Even though this book wasn’t published until September 2014, it was the fulfillment of a promise I threw out to God in anger the summer of 2007, around the time our baby that had died was supposed to be born.
Hope During Heartache was the book that God used to show me the purpose He had for my life … and that was to be His secretary and write the words He gave me to say.
I had mentioned earlier that in December 2006 we had a miscarriage. Then, February 2007 my husband got very sick and I was dealing with not just navigating with him a diagnosis (he wasn’t diagnosed until May) but also trying to walk through the grief of losing our baby.
Maybe you’re thinking, “I haven’t experienced the death of a child. I don’t think this book would be one I need to read.”
In the words of a reader who posted a review, “I finally understand! I finally get it!!! I now am able to feel how very difficult it is to lose a child due to a miscarriage, stillbirth or death after birth.”
During the early months of my grieving, I wanted to find a book that would offer me hope … a promise of sorts that I would find joy in life again someday.

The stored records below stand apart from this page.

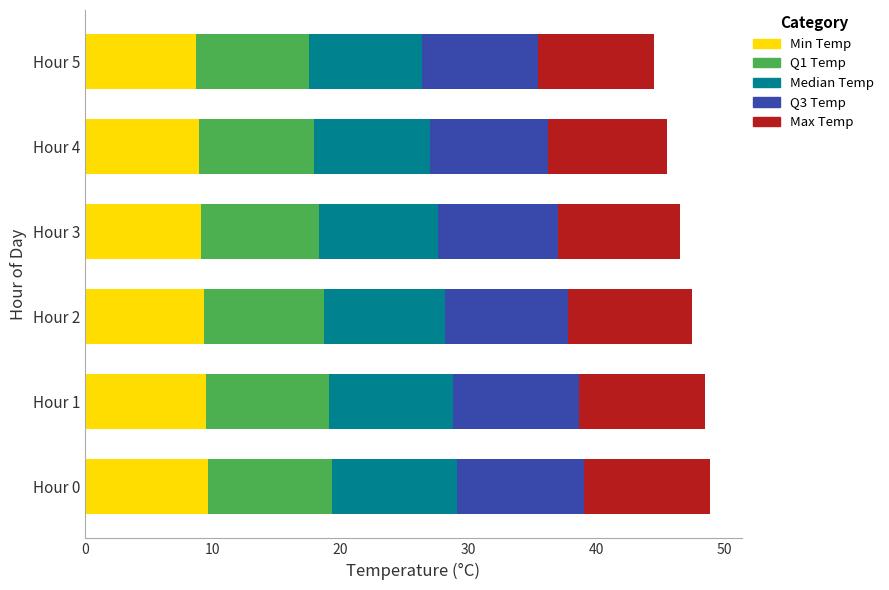

What is the minimum value for Min Temp?

8.7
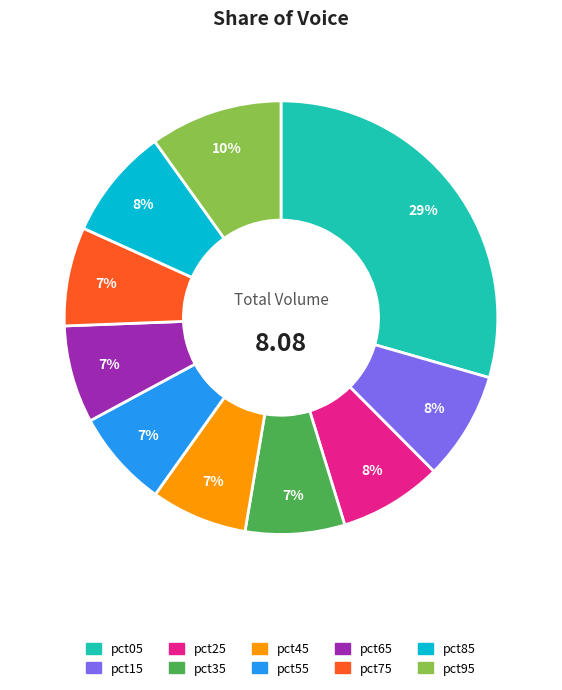

Is pct55 the majority of the pie?

No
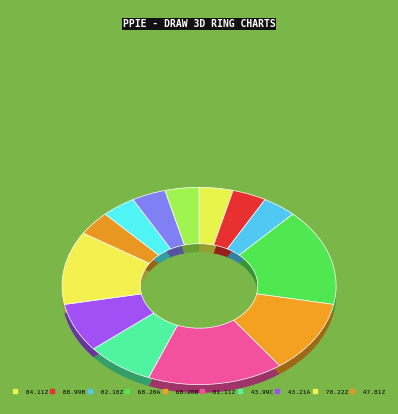

How many segments does this pie chart have?

13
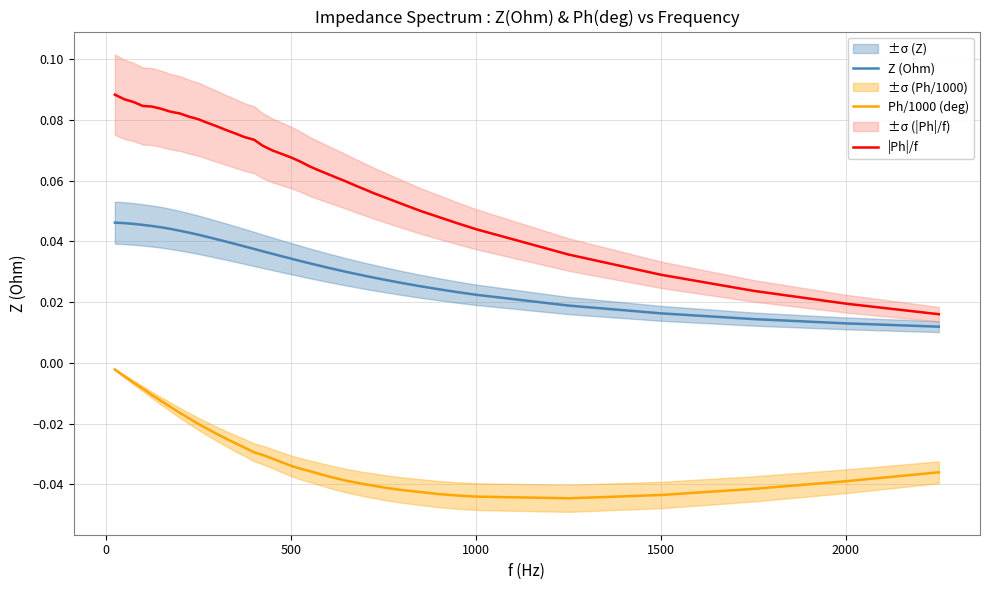

Which series has the largest total across all categories?

|Ph|/f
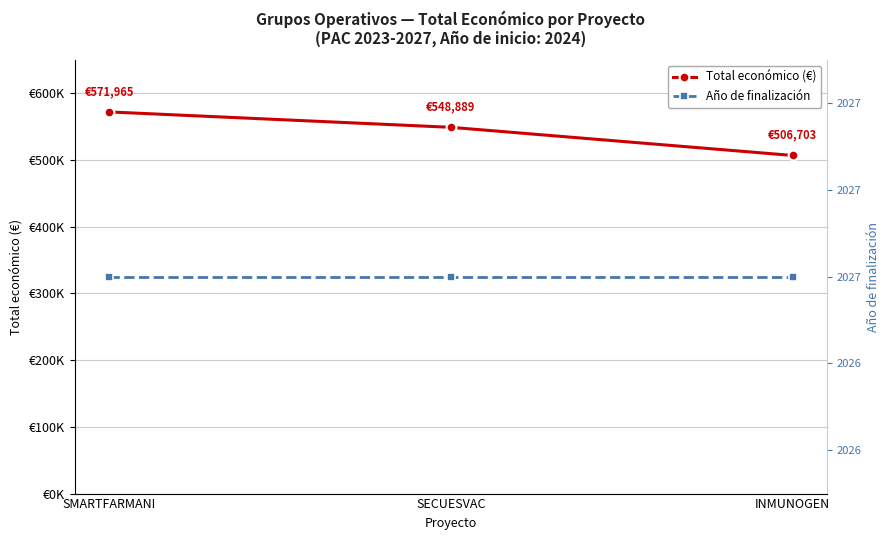

Reading left to right, extract all data points from this chart.

Total económico (€): SMARTFARMANI=571965	SECUESVAC=548889	INMUNOGEN=506703
Año de finalización: SMARTFARMANI=2027	SECUESVAC=2027	INMUNOGEN=2027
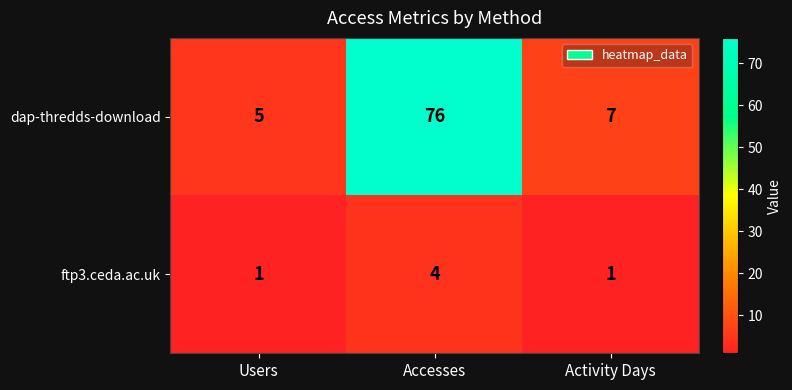

What is the sum of the dap-thredds-download values at Accesses and Activity Days?

83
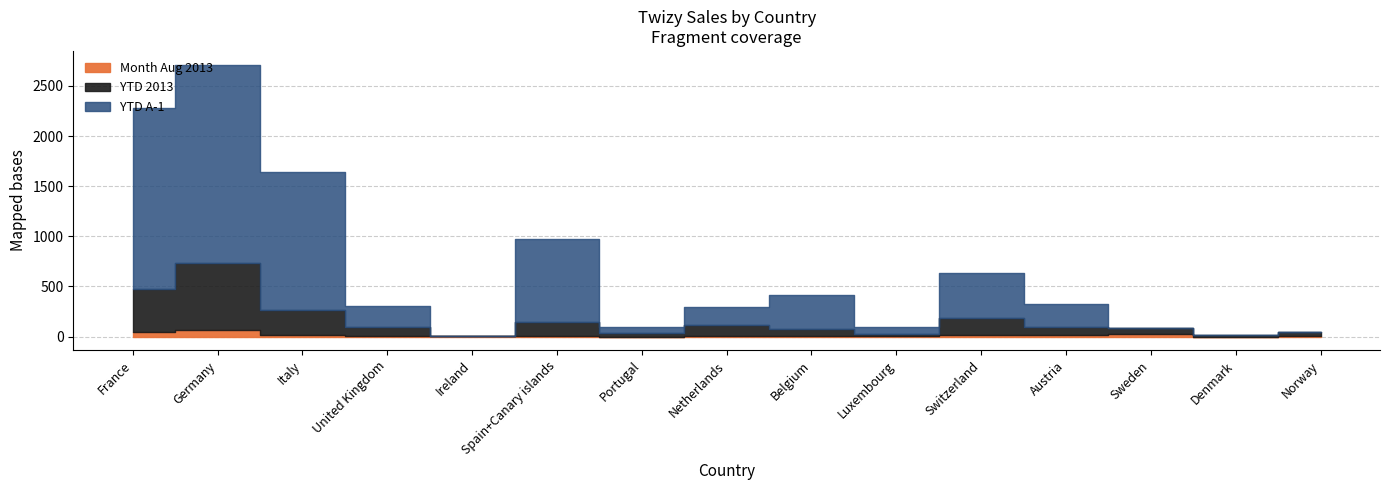

What is the value of the YTD 2013 point at the 8th from the left?

103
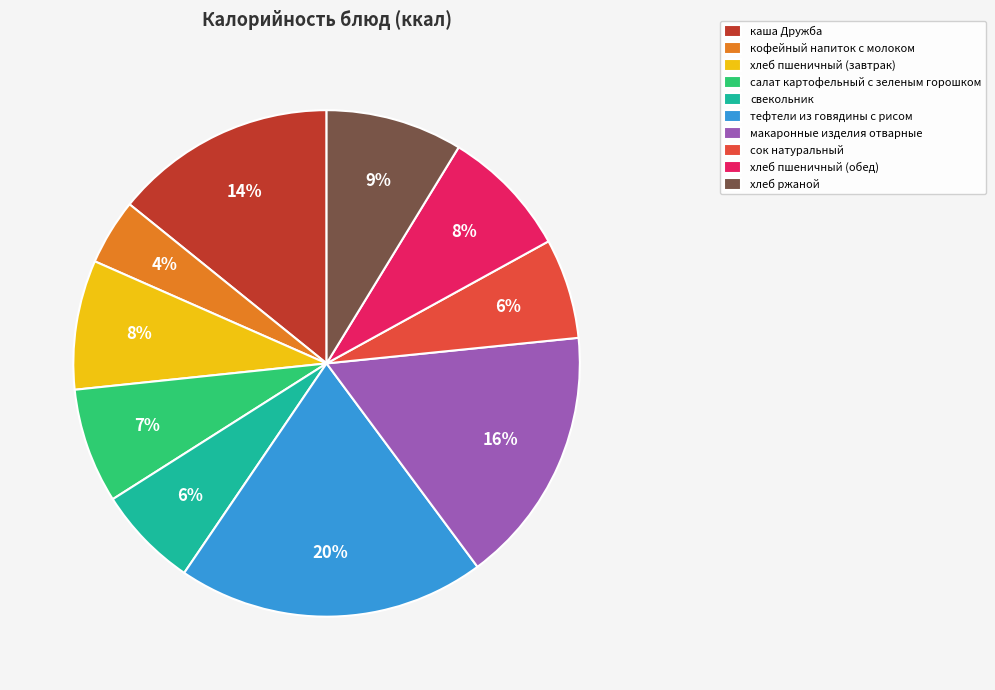

True or false: кофейный напиток с молоком accounts for 18% of the total.

False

I didn’t want a medical book or facts … I wanted to read someone else’s experience back to the land of the living.
I found one book that was a compilation of other women’s stories who had lost their babies … but it left me angry. The women were angry, they used angry language and I closed it feeling angry.
It was after reading that book I had a strong conversation with my Heavenly Father. I told Him what I wanted and since I couldn’t find it, I would write it myself!
Little did I know (I should have known better) God would take those angry words flung out in the midst of my hurt and use them to show me His purpose for my life.
A series of events occurred between the summer of 2007 when I spoke those words to God, including attending my first and only writer’s conference (so far) in October 2011, and in September 2014, Hope During Heartache was published.
This book is a compilation of 13 different men and women, some of whom were friends of mine I approached to share their stories of heartache, others I met after beginning the project, each sharing their heart about their own personal experience of losing a child and how God restored their hope.
The stories were written and I was in the midst of getting the finals edits done … but still hadn’t find the right picture for the cover. It was summer and I was starting to panic. I knew what I wanted, but couldn’t find the right look.
Only God. September 2014 I was working concessions at our kids’ football game when a huge storm rolled in. The next morning my husband was scrolling through Facebook and he found the picture. He showed it to me and I knew right then, that was the perfect picture for this book cover.
I didn’t know the person who had taken the picture, but reached out through Facebook and when I told her what I wanted to use it for, she immediately agreed. She shared with me her sister had experienced the loss of a child as well, so when the book was officially published, I sent her a copy hoping it would offer some “hope” to her sister as well.
God showed me a two things with the publishing of that book. First, this ministry that our family was participating in was based on His timing. He had the perfect picture for me and hand delivered it to me. I needed to be patient with His timing because the storm hadn’t even occurred during the months I was frantically searching for the right image.
Second, God used the kindness of a stranger to bless me with a cover for His book, the one I had promised Him I would write seven years before it became a reality, and I pray the book encouraged her and her family as they grieved the loss of their family member.
That’s the way God is – He chooses to bless more than just the person the blessing was originally intended for.
Have you, or anyone in your family, experienced the death of a child? Please share with us by hitting reply. I’d love to continue this conversation with you.
I have never lost a baby through miscarriage but my youngest sister did. She was devastated. My mom lost a baby due to a tubular pregnancy and had two babies die after they were born. My little brother was 16 hours old when he died. I was 4. My little sister died when she was 4 days old. I was 13.My heart goes out to anyone who loses a little one.
On Mon, Jul 27, 2020, 4:18 AM Spoken From the Heart wrote:
> cheriswalwell posted: “Even though this book wasn’t published until > September 2014, it was the fulfillment of a promise I threw out to God in > anger the summer of 2007, around the time our baby that had died was > supposed to be born. Hope During Heartache was the boo” >
I’m so sorry your family had to deal with so many losses, Barbara. Whether you lose a baby as the mother or as a sibling of the lost child, it still is grief and still is a loss. Thank you for sharing with us, Barbara.